Le roman est divisé en deux parties inégales. La première est consacrée à Bail Channis, antithèse du Mulet dans le sens où il est beau, jeune, dynamique et surtout non converti par ce dernier. C’est donc un être indépendant de ses émotions envers le Mulet. Ce dernier lui confie la mission de trouver l’emplacement de la Seconde Fondation qui est le seul rempart à sa domination totale sur la galaxie. Épaulé par Han Pritcher, bras droit converti du Mulet, ils se rendent vers un groupe de planètes non exploré par les forces du Mulet avec l’espoir de percer le secret de la localisation de la Seconde Fondation. Après avoir rencontré le gouverneur de la planète Rossem, Han Pritcher finit par suspecter puis démasquer Channis comme étant membre de la Seconde Fondation, avec le projet de destituer le Mulet. Ce dernier avait suivi le vaisseau de Pritcher et se retrouve pris au piège de Channis. S’ensuit une bataille psychique entre Channis et le Mulet, qui est remportée par ce dernier. Mais il se retrouve isolé et pris au piège par les autres membres de la Seconde Fondation et finit par perdre une autre guerre psychique avec le Premier Orateur, qui en est vraisemblablement le chef. Le Mulet vaincu, la galaxie se libère doucement de son joug et la première Fondation renaît de ses cendres.
La deuxième partie, beaucoup plus longue, est consacrée à Arcadia Darrell. Cette jeune fille de 14 ans n’est autre que la petite fille de Bayta Darrell, héroïne du volet précédent « Fondation et Empire ». Son père et quelques autres conspirent pour démasquer la Seconde Fondation. Existe-t-elle vraiment ? Si oui, où est-elle située et combien de personnes la composent ? Le dénouement se fait en plusieurs étapes, chacun ayant sa petite idée qu’il affirme avec plus ou moins de succès. Seul le lecteur est mis au courant de l’existence avérée et définitive de la Seconde Fondation. On connaît même à la fin du livre l’identité du Premier Orateur, qui n’est autre que Preem Palver, le « Papa » qui recueille Arcadia sur Trantor. L’ouvrage s’achève ainsi sur une victoire relative de la Fondation, qui apparaît être toujours manipulée par les mentalistes de la Seconde Fondation...

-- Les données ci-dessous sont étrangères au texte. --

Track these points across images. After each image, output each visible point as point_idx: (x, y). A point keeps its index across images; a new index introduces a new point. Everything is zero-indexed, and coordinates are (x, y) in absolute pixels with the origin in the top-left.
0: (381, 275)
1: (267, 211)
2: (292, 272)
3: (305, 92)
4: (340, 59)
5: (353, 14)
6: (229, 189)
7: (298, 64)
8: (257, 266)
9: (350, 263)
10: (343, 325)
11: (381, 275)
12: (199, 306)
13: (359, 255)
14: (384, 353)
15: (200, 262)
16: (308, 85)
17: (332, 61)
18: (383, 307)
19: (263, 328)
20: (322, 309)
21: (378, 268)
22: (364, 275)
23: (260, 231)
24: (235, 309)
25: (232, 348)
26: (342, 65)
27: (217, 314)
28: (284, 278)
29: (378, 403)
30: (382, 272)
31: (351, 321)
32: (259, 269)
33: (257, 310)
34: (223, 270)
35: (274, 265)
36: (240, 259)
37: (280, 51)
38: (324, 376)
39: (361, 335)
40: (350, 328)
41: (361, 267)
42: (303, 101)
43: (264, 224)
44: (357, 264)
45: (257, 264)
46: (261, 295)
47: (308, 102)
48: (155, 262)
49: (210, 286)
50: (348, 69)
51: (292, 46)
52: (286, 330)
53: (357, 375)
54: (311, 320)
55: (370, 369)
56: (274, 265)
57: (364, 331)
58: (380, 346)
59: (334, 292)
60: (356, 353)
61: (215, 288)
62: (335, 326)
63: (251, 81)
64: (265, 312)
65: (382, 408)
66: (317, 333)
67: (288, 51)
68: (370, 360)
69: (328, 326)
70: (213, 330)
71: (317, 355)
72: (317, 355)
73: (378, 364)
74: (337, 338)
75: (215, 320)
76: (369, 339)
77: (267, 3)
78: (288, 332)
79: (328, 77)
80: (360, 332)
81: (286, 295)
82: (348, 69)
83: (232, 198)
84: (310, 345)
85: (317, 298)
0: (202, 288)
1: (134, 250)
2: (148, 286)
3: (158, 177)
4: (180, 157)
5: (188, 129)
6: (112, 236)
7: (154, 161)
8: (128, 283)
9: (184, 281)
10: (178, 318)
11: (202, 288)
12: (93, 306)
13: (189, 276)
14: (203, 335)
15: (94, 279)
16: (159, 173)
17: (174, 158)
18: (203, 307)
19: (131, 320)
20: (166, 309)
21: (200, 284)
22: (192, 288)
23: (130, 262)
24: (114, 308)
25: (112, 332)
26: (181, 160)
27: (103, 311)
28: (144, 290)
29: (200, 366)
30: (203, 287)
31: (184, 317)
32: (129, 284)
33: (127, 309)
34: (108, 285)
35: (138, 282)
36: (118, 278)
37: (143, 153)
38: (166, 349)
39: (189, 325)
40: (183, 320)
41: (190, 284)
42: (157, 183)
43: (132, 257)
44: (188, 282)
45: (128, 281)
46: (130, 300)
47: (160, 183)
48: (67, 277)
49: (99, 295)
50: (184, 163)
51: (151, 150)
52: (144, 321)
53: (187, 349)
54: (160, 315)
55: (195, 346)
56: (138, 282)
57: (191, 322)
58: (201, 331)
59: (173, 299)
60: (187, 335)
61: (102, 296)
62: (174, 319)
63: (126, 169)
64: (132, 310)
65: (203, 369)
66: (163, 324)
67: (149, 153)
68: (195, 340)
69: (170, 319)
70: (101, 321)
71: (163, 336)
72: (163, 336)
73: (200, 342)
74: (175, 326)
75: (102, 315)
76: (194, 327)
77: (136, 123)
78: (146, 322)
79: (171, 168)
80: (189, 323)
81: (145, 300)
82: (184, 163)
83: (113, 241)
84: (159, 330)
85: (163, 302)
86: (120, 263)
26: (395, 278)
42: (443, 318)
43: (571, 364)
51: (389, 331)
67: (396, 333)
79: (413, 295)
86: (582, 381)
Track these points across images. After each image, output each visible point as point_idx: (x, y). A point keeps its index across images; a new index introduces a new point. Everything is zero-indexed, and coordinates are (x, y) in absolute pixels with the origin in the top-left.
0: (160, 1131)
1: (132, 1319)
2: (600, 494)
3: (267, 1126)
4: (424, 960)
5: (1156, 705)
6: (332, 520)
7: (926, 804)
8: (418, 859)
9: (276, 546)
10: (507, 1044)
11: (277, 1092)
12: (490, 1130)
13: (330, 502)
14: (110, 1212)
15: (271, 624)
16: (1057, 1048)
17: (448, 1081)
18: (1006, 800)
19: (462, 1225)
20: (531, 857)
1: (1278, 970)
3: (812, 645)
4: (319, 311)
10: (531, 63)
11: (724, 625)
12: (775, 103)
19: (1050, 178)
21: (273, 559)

J’ai lu cet ouvrage d’une traite, comme s’il s’agissait d’un roman policier ou d’espionnage. Les manipulations et contre-manipulations successives font de cette lecture un agréable moment de divertissement, qui confirme ce que je sentais déjà dans « Fondation et Empire ». À savoir qu’on mettait de côté l’aspect visionnaire du premier volet pour se concentrer sur une intrigue. « Seconde Fondation » reste un excellent ouvrage, qui pose la question du déterminisme de l’être humain. Le plan Seldon n’est-il pas dans une certaine mesure le moyen pour l’homme de s’inscrire dans la divinité ? Le libre-arbitre n’est-il pas illusoire ? L’impossible certitude de l’existence de la Seconde Fondation ne ressemble-t-elle pas à celle que se pose l’humanité sur l’existence de Dieu ? La quête entreprise par le Mulet dans la première partie, puis par la Fondation dans la deuxième ressemble sans aucun doute au questionnement millénaire de l’être humain sur l’existence de la divinité. Le cycle de Fondation s’achève sur la mise en doute du lecteur qui, désorienté par les multiples rebondissements ne sait plus vraiment où donner de la tête. Il est peut-être question pour Asimov de mettre en doute nos certitudes et d’affirmer ultimement l’existence d’une force supérieure qui dirige, voire manipule, nos actes et pensées. La Seconde Fondation apparaissant alors le moyen pour l’être humain d’accéder aux pouvoir divin.